[Document layout detection data]
=== Section Start ===
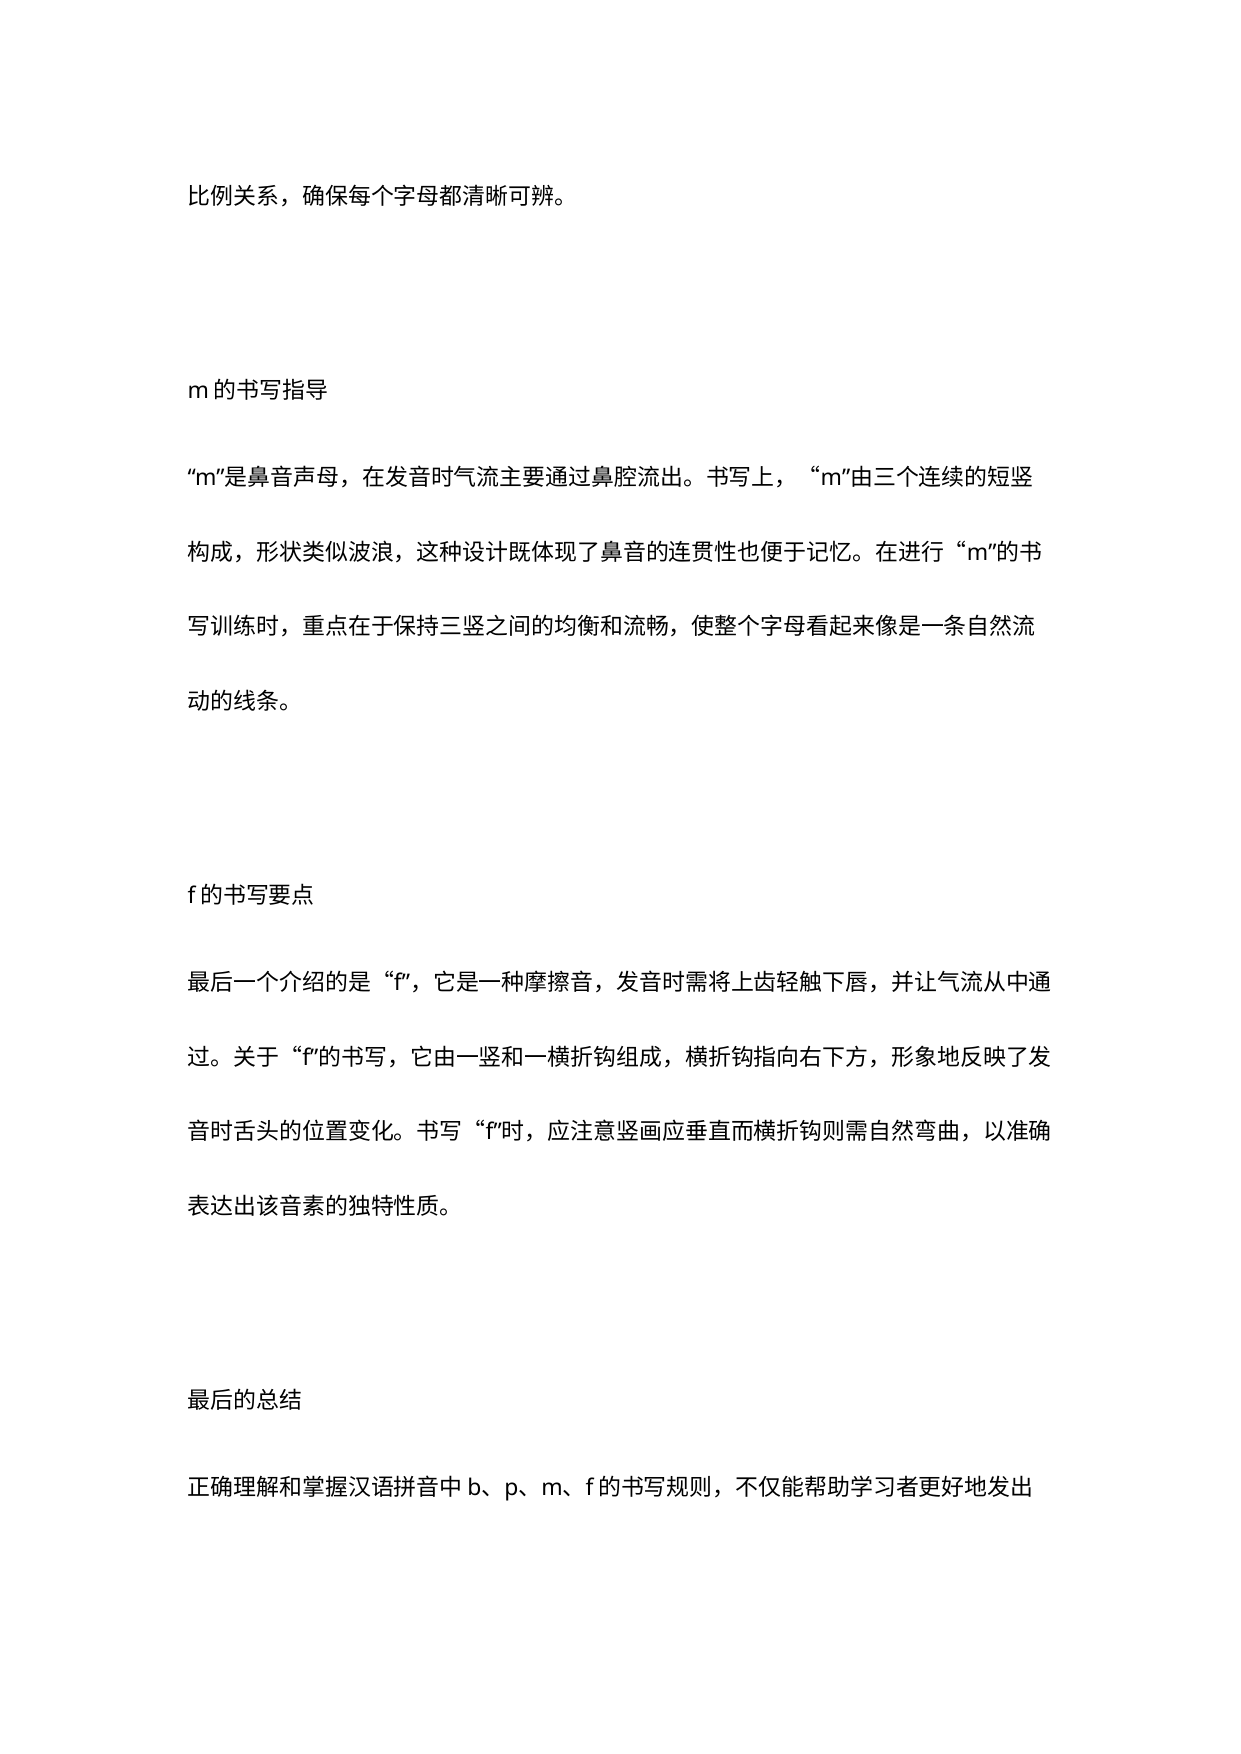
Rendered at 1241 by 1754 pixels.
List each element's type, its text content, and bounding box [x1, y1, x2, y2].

text “m”是鼻音声母，在发音时气流主要通过鼻腔流出。书写上，“m”由三个连续的短竖构成，形状类似波浪，这种设计既体现了鼻音的连贯性也便于记忆。在进行“m”的书写训练时，重点在于保持三竖之间的均衡和流畅，使整个字母看起来像是一条自然流动的线条。 [187, 443, 1053, 732]
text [187, 1453, 1053, 1518]
text 最后一个介绍的是“f”，它是一种摩擦音，发音时需将上齿轻触下唇，并让气流从中通过。关于“f”的书写，它由一竖和一横折钩组成，横折钩指向右下方，形象地反映了发音时舌头的位置变化。书写“f”时，应注意竖画应垂直而横折钩则需自然弯曲，以准确表达出该音素的独特性质。 [187, 948, 1053, 1237]
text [187, 162, 1053, 227]
text 最后的总结 [187, 1366, 1053, 1431]
text f的书写要点 [187, 861, 1053, 926]
text m的书写指导 [187, 356, 1053, 421]
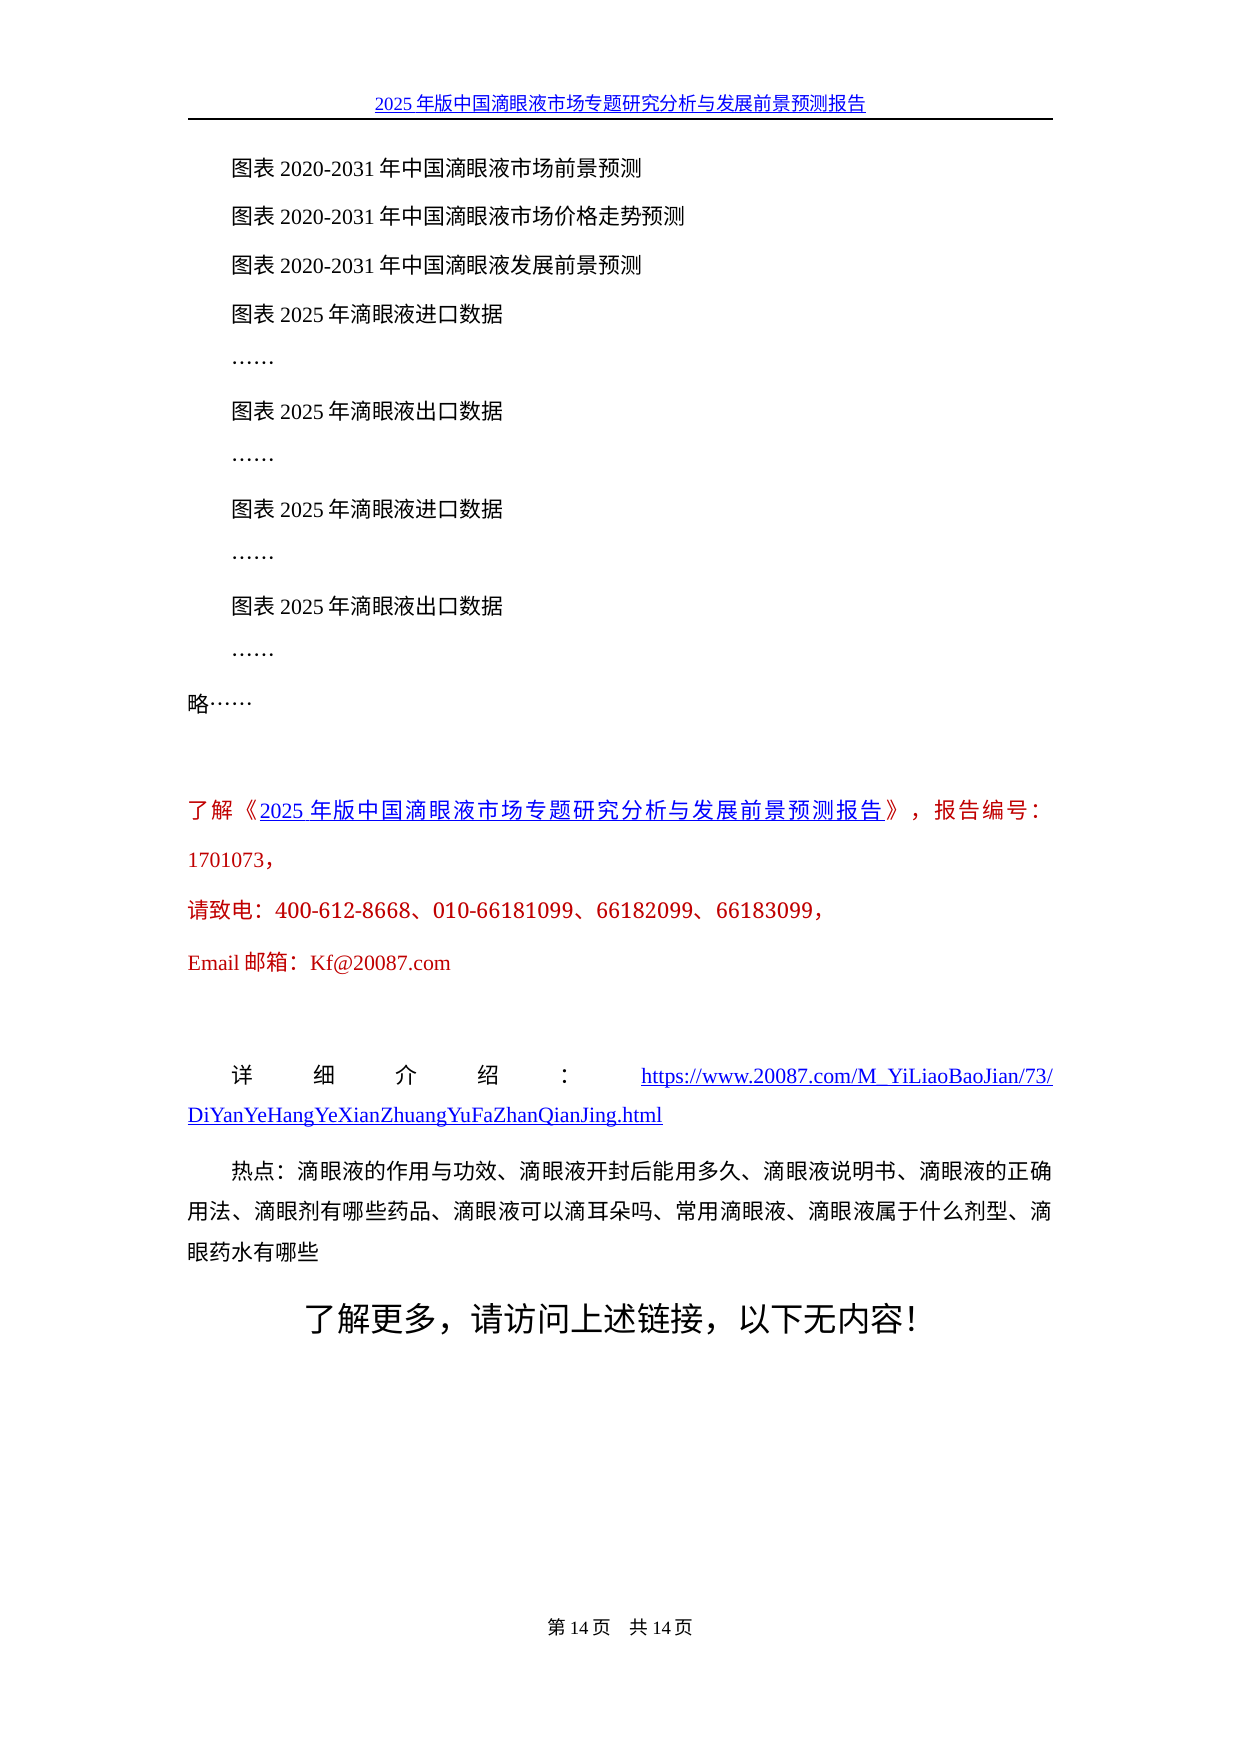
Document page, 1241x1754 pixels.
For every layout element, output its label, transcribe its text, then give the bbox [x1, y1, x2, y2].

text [187, 150, 1053, 719]
text Email邮箱：Kf@20087.com [187, 945, 1053, 977]
text 热点：滴眼液的作用与功效、滴眼液开封后能用多久、滴眼液说明书、滴眼液的正确用法、滴眼剂有哪些药品、滴眼液可以滴耳朵吗、常用滴眼液、滴眼液属于什么剂型、滴眼药水有哪些 [187, 1153, 1053, 1267]
text 详细介绍：https://www.20087.com/M_YiLiaoBaoJian/73/DiYanYeHangYeXianZhuangYuFaZhanQianJing.html [187, 1058, 1053, 1131]
title 了解更多，请访问上述链接，以下无内容！ [187, 1284, 1053, 1349]
text 请致电：400-612-8668、010-66181099、66182099、66183099， [187, 893, 1053, 926]
text 了解《2025年版中国滴眼液市场专题研究分析与发展前景预测报告》，报告编号：1701073， [187, 793, 1053, 874]
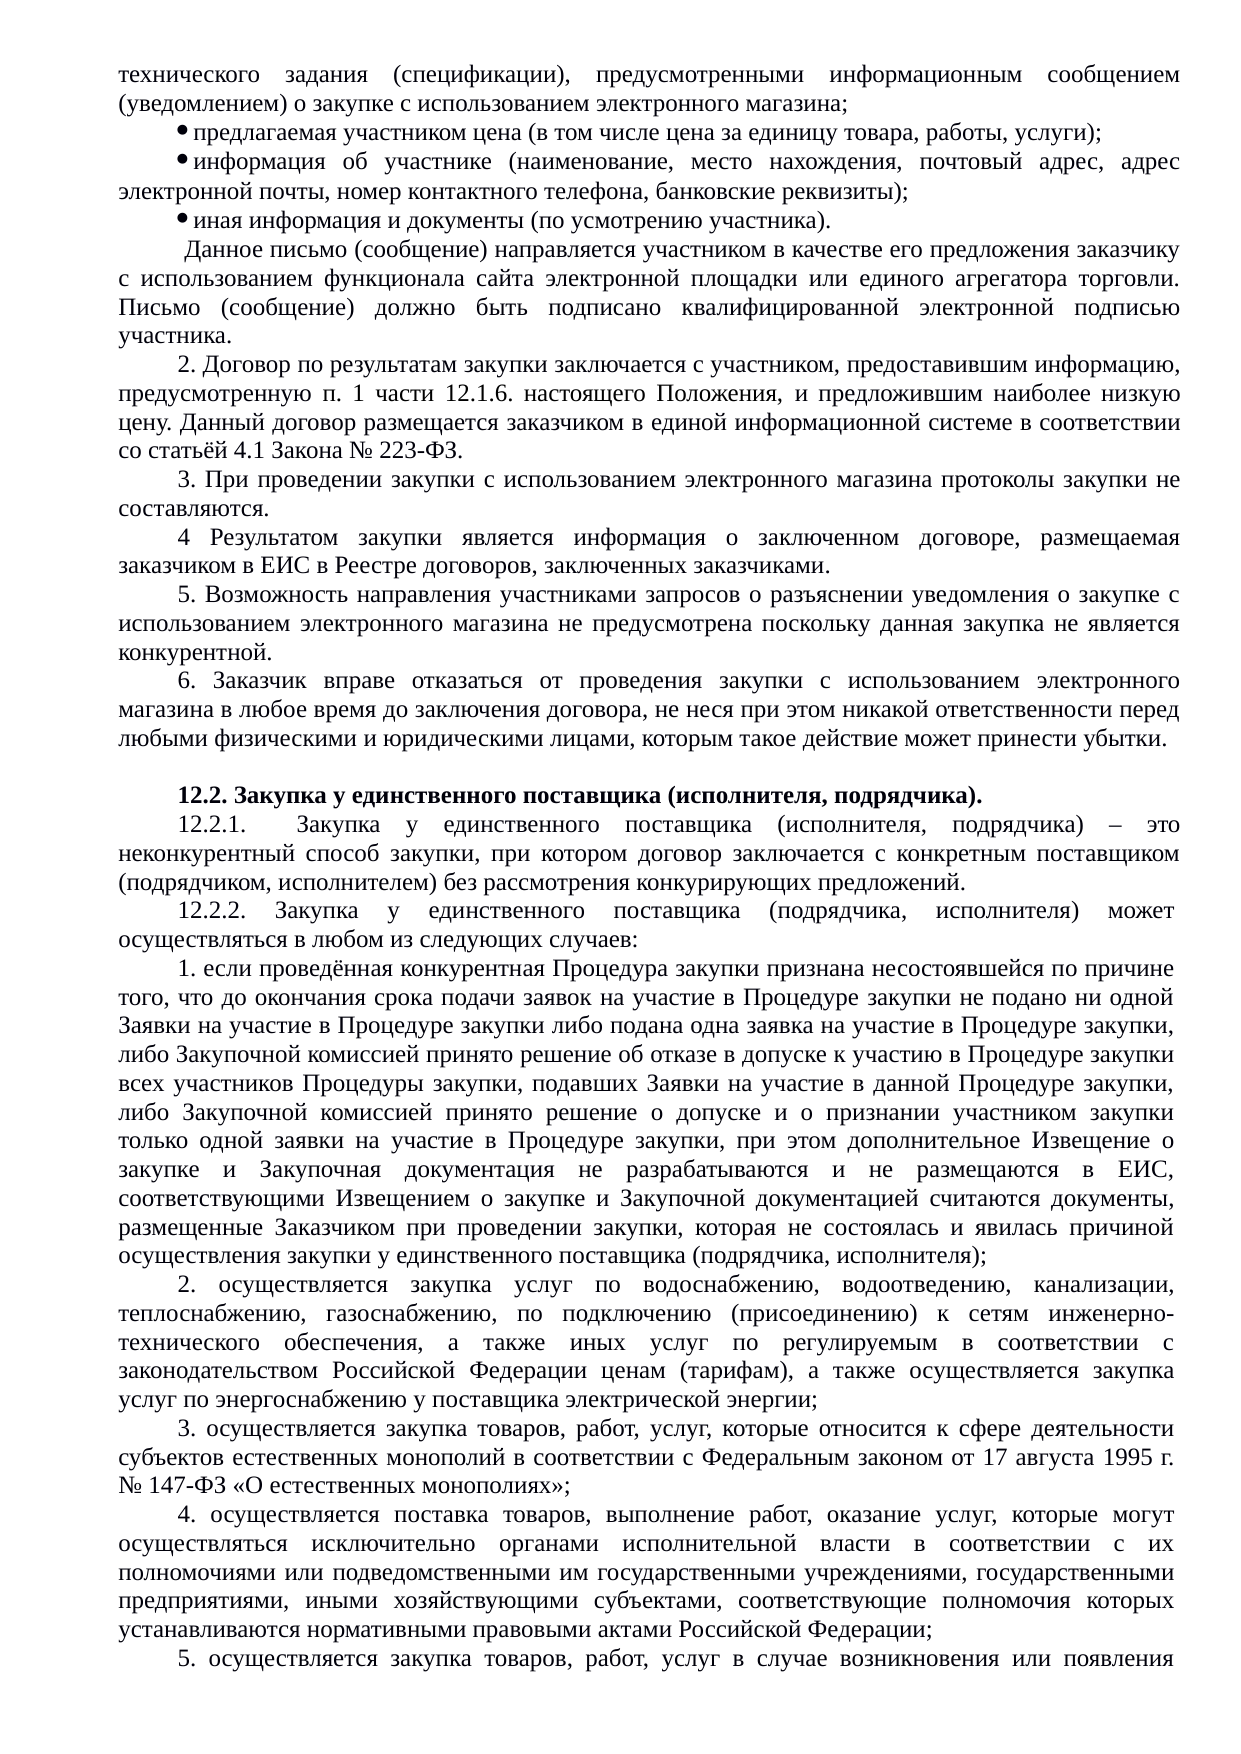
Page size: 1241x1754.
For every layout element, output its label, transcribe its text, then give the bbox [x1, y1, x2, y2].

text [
=== Section End ===
■ **Assigned task**
Your task is to copy every line in the entries that holds the string "pixels".

■ **Answer section**
Rendered at 1241 by 1754 pixels.
Document page, 1241x1754 pixels.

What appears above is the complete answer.